Scalable AWS-based audio transcription system using SQS queues, EC2 Spot instances, and WhisperX/Voxtral models.
https://github.com/davidbmar/transcription-sqs-spot-s3 · public · shipped
A production-ready infrastructure-as-code solution for transcribing audio files stored in S3. It uses an SQS queue to manage job distribution to EC2 Spot instances (GPU or CPU) running containerized or native workers. The system supports automatic scaling, cost optimization via Spot instances, and dead-letter queue handling for failed jobs.

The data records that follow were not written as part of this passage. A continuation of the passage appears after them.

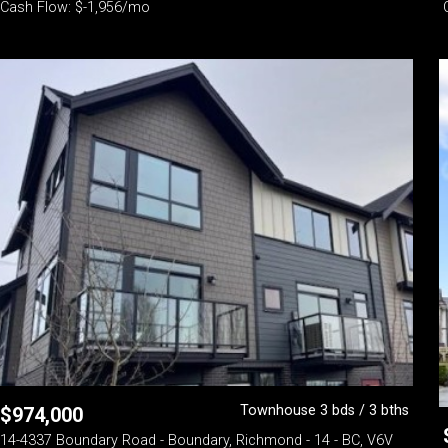
Cash Flow: $-1,956/mo
Townhouse 3 bds / 3 bths
$
974,000
14-4337 Boundary Road - Boundary, Richmond - 14 - BC, V6V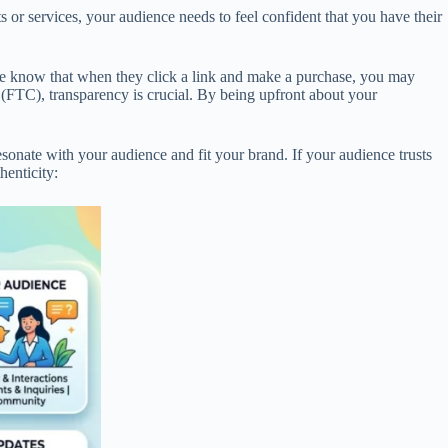
s or services, your audience needs to feel confident that you have their
ence know that when they click a link and make a purchase, you may
 (FTC), transparency is crucial. By being upfront about your
sonate with your audience and fit your brand. If your audience trusts
henticity: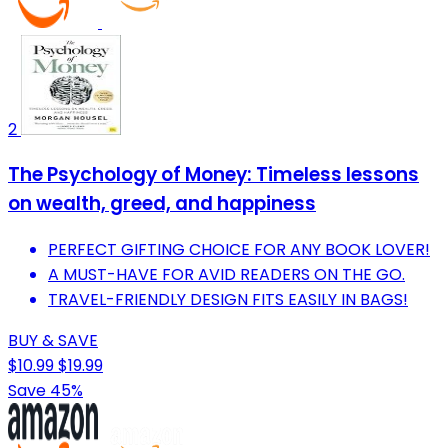
2
The Psychology of Money: Timeless lessons
on wealth, greed, and happiness
PERFECT GIFTING CHOICE FOR ANY BOOK LOVER!
A MUST-HAVE FOR AVID READERS ON THE GO.
TRAVEL-FRIENDLY DESIGN FITS EASILY IN BAGS!
BUY & SAVE
$10.99
$19.99
Save 45%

git clone https://github.com/davidbmar/transcription-sqs-spot-s3.git cd transcription-sqs-spot-s3 ./scripts/step-000-setup-configuration.sh ./scripts/step-010-setup-iam-permissions.sh ./scripts/step-020-create-sqs-resources.sh ./scripts/step-060-choose-deployment-path.sh
flowchart TD
User[User/Application] -->|Upload Audio| S3In[(S3 Input Bucket)]
User -->|Send Job Metadata| SQS[SQS Queue]

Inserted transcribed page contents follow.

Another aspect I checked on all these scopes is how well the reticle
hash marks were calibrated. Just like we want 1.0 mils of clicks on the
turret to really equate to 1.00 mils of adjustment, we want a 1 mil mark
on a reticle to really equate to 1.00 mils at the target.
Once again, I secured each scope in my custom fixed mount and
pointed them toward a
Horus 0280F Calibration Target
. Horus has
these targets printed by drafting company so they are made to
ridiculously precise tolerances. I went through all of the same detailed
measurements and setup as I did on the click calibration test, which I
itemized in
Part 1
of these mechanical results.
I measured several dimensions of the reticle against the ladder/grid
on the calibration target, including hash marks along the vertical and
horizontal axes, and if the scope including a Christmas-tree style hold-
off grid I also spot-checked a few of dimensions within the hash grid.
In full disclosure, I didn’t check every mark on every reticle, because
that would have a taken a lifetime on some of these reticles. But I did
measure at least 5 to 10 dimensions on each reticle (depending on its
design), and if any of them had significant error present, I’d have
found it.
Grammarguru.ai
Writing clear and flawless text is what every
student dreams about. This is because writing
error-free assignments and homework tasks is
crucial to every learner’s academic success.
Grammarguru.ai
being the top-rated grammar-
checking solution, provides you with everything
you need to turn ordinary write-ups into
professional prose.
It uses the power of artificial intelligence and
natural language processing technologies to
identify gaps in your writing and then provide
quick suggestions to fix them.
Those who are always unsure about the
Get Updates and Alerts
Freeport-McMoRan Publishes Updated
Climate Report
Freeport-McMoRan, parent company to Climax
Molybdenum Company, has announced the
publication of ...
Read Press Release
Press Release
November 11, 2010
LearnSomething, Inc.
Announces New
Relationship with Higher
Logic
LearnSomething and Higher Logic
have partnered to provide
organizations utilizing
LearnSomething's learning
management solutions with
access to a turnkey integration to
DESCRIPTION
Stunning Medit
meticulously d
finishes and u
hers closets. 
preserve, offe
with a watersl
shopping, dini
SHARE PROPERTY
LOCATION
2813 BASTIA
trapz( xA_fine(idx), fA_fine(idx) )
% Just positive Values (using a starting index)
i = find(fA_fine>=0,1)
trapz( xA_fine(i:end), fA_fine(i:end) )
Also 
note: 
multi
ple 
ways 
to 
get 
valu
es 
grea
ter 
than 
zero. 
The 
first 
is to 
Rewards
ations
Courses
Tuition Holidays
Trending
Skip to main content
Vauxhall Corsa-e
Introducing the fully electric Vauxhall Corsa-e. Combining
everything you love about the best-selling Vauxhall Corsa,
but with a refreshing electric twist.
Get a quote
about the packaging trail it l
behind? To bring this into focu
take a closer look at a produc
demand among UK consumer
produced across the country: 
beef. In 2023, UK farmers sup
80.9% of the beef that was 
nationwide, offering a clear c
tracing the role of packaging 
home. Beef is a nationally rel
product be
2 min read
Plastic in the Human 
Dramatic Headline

SQS -->|Poll Jobs| Worker[EC2 Spot Worker]
Worker -->|Download Audio| S3In
Worker -->|Process| Model[WhisperX/Voxtral Model]

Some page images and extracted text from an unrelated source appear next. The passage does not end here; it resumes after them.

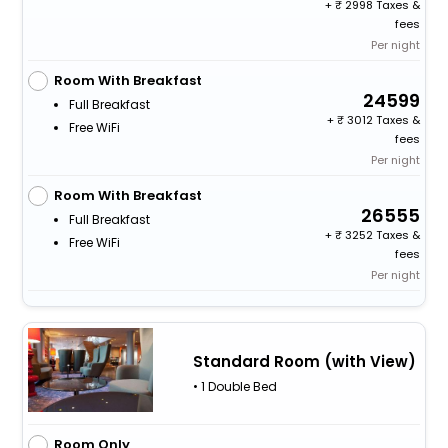
+
2998 Taxes &
fees
Per night
Room With Breakfast
24599
Full Breakfast
+
3012 Taxes &
Free WiFi
fees
Per night
Room With Breakfast
26555
Full Breakfast
+
3252 Taxes &
Free WiFi
fees
Per night
Standard Room (with View)
• 1 Double Bed
Room Only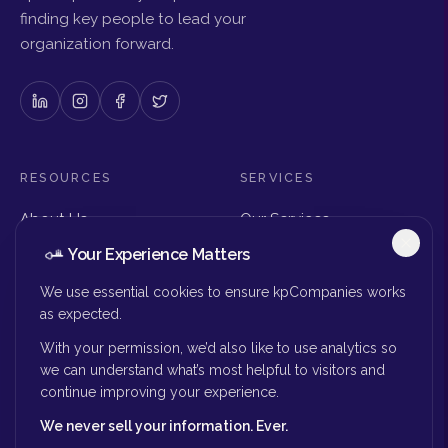
finding key people to lead your
organization forward.
RESOURCES
SERVICES
About Us
Our Services
Articles & Insights
Why Choose Us
Your Experience Matters
Careers
Executive Search
Get in Touch
The Right Seat Review
We use essential cookies to ensure kpCompanies works
Submit Your Resume
as expected.
Board Search
With your permission, we’d also like to use analytics so
MORE
we can understand what’s most helpful to visitors and
continue improving your experience.
Privacy Policy
We never sell your information. Ever.
Success Stories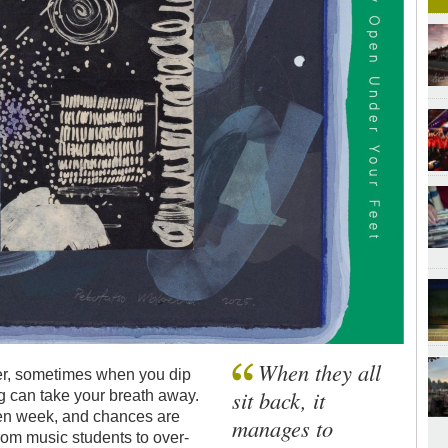
When they all
ener, sometimes when you dip
sit back, it
ng can take your breath away.
iven week, and chances are
manages to
om music students to over-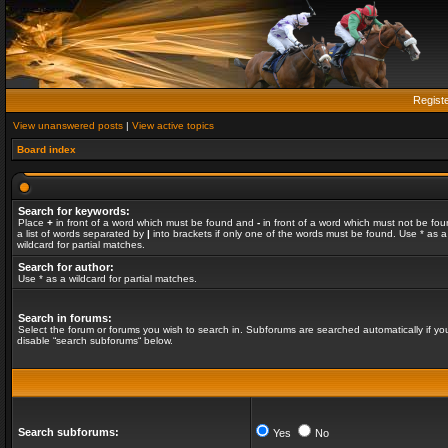
Regist
View unanswered posts
|
View active topics
Board index
Search for keywords:
Place
+
in front of a word which must be found and
-
in front of a word which must not be fou
a list of words separated by
|
into brackets if only one of the words must be found. Use * as a
wildcard for partial matches.
Search for author:
Use * as a wildcard for partial matches.
Search in forums:
Select the forum or forums you wish to search in. Subforums are searched automatically if yo
disable “search subforums“ below.
Search subforums:
Yes
No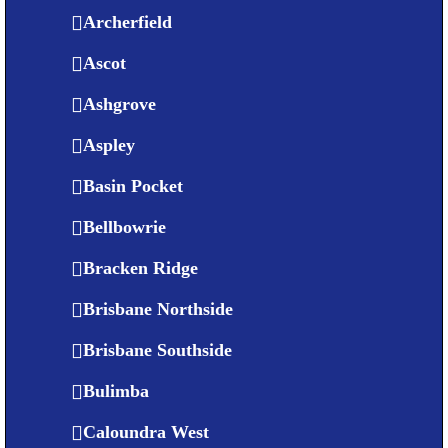
Archerfield
Ascot
Ashgrove
Aspley
Basin Pocket
Bellbowrie
Bracken Ridge
Brisbane Northside
Brisbane Southside
Bulimba
Caloundra West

Worker -->|Upload Transcript| S3Out[(S3 Output Bucket)]
SQS -->|Failed Messages| DLQ[SQS Dead Letter Queue]
subgraph AWS Cloud
S3In
SQS
Worker
S3Out
DLQ
end
The system is orchestrated via Bash scripts that configure AWS resources (IAM, SQS, ECR) and deploy workers. Workers are Python applications using FastAPI, PyTorch, and Hugging Face Transformers (Whisper or Voxtral). Deployment supports two paths: traditional EC2 user-data installation or Docker containers pushed to Amazon ECR.
sequenceDiagram
participant Client as Client App
participant S3 as S3 Bucket
participant SQS as SQS Queue
participant Worker as EC2 Worker
participant Model as AI Model
Client->>S3: Upload Audio File
Client->>SQS: Send Message (S3 Path)
loop Polling
Worker->>SQS: Receive Message
end
Worker->>S3: Download Audio File
Worker->>Model: Transcribe Audio
Model-->>Worker: Return Text
Worker->>S3: Upload Transcript JSON
Worker->>SQS: Delete Message
Use this project to build a cost-effective, scalable transcription backend for applications requiring high-volume audio processing. It is suitable for podcast transcription, meeting notes, or media archival where latency is secondary to cost and reliability.